ベトナムではミルクティーに加えることでスパイシーさをプラスして飲み、さらに冷えを予防することが可能。
スターアニスの
使いみち
コーヒーの香味料や菓子の香味料、精油はリキュール、ソフトドリンク、パン類の香味料に使われる。
スターアニスの薬効
主な作用は体を温めて消化機能を保持、鎮痛、抗真菌、細菌作用がある。ほかにも
・健胃
・駆風
・興奮
・女性ホルモン様
などの作用があります。
なので生理痛を和らげて生理のサイクルを順調にしたり、女性特有の症状を和らげる効果が期待できる。
他にも以下の効能が挙げられます。
・腹痛
・冷えによる諸症状
・消化管機能不全
さらに胃腸薬や咳止めにアニスの香り付けに利用されるほか食後の消化と口臭予防に噛む習慣があります。
アニスの
栽培方法と収穫
霜に強い。半日陰で水はけの良いアルカリ性の土壌を好みます。
繁殖は夏に半熟枝刺しを行うことで増やすことが可能です。
しかし熱帯原産なため栽培されていない模様。
スターアニスの
歴史
人類の歴史に登場したのは中国、明の時代で李時珍(りじちん)の『本草綱目』に記されている。
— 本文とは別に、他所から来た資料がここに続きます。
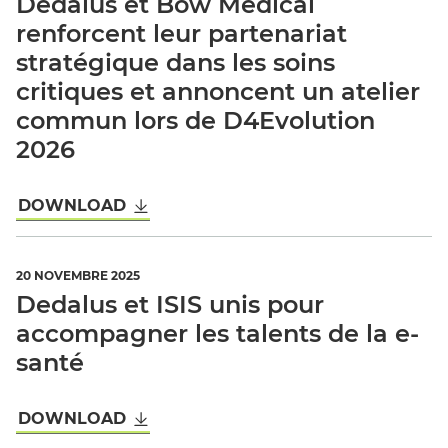
Dedalus et Bow Medical
renforcent leur partenariat
stratégique dans les soins
critiques et annoncent un atelier
commun lors de D4Evolution
2026
DOWNLOAD
20 NOVEMBRE 2025
Dedalus et ISIS unis pour
accompagner les talents de la e-
santé
DOWNLOAD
その本には“芳香性とともに健胃、駆風、鎮痛作用があり、腹部膨満、嘔吐の症状に効果がある”と記されています。
現在の漢方でも腰痛に用いる「思仙散」に配合されているのです。
場所は変わってヨーロッパには16世紀末に英国の船乗りによってもたらされました。
アニスに似た香りと星型の実から「スターアニス」と呼ばれ、17世紀の英国で人気を博しました。
アニスの代用品としてお茶や砂糖菓子に使われたのです。
日本では仏教とともに伝わり、ダイウイキョウという名でお線香や焼香の原料に用いられています。
まとめ
スターアニスは熱帯原産の植物で香りの良い植物ですがシキミと間違えないように。
料理では香り付けとして様々な使い方ができる。
薬効は体を温める作用に加えて女性ホルモンに似た作用があるため女性特有の症状の緩和、消化を助ける作用もある。
歴史は明の時代から現在と同じような使い方がされていたとされ、日本では仏教とともに伝わった。
それでは今回はここまでとなります。
また次回の記事でお会いしましょう。